CIS 457 Midterm Guide


Specifications:

The midterm exam will consist of 4 short answer questions (40%), 2 calculation questions (20%), and approximately 20 (multiple choice / fill in blank / true-false questions) (40%). For short answer questions, I am expecting approximately 1 paragraph (several sentences) in response. Answers that are just a couple words will generally not recieve full credit.

You will be allowed to bring and use a calculator and a single page of notes. Your laptop or phone is not an acceptable calculator (calculators are available for students to borrow from the math center and from the university library). Your page of notes may be no larger than a standard letter sized piece of paper. This page must be produced by you (you can not share a page of notes someone else has written), and will be collected at the end of the exam.

Topics

Any topic covered in lecture/discussion is valid material for the exam. The topic list below is not guaranteed to be comprehensive.

Sample calculations

Compute the checksum of 10101010, 11001100, and 11100011

 10101010
+11001100
---------
101110110

 101110110
 +11100011
----------
1001011001

Now, we need to add the carry back in

01011001
      10
--------
01011011

The checksum that actually gets sent is these bits flipped, so
10100100



Now, let's try a CRC, using generator 1101. The data we will use is 11001100.

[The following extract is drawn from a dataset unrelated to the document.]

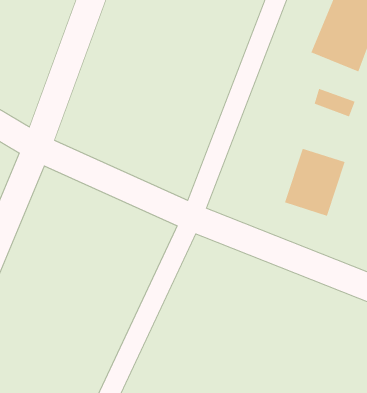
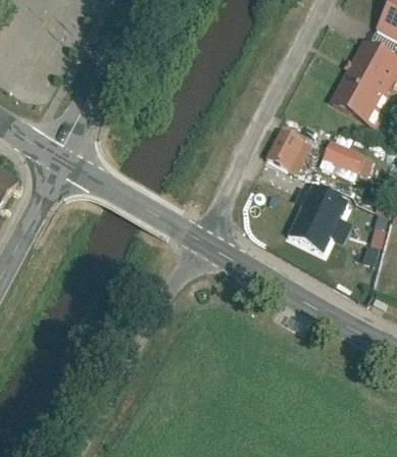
building: none -> [264,124,308,176]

We need to divide, but we don't care about the result, only the
remainder. Remember we need to add extra 0s to the end, in this case 3
because the generator is 4 digits.

     ---------------
1101 | 11001100 000
       1101
          1110
          1101
            110 0
            110 1
                100

So, our remainder is 100. What gets transmitted is 11001100100

The reciever calculates 
     -------------
1101 | 11001100100
       1101
          1110
          1101
            1101
            1101
               000

Since the remainder is 0, the reciever concludes there are no errors.




Now, an example for data rate calcualations. We have a binary signal on a 3 kHz channel. The
signal/noise ratio is 20dB.

Applying Nyquist's theorm, we get data rate = 2 * 3k * log2(2) bits/sec
 = 2 * 3k * 1 = 6000 bps

Applying Shannon's theorm, we get data rate = 3k * log2(1+100)
bits/sec (because 20dB is a S/N ratio of 100) 
= 3K * log2(101) = 3K * 6.658 = 199974 bps

Because the Nyquist limit is lower, it is the limiting factor in our
data rate, so the maximum data rate is 6000 bps or 6kbps.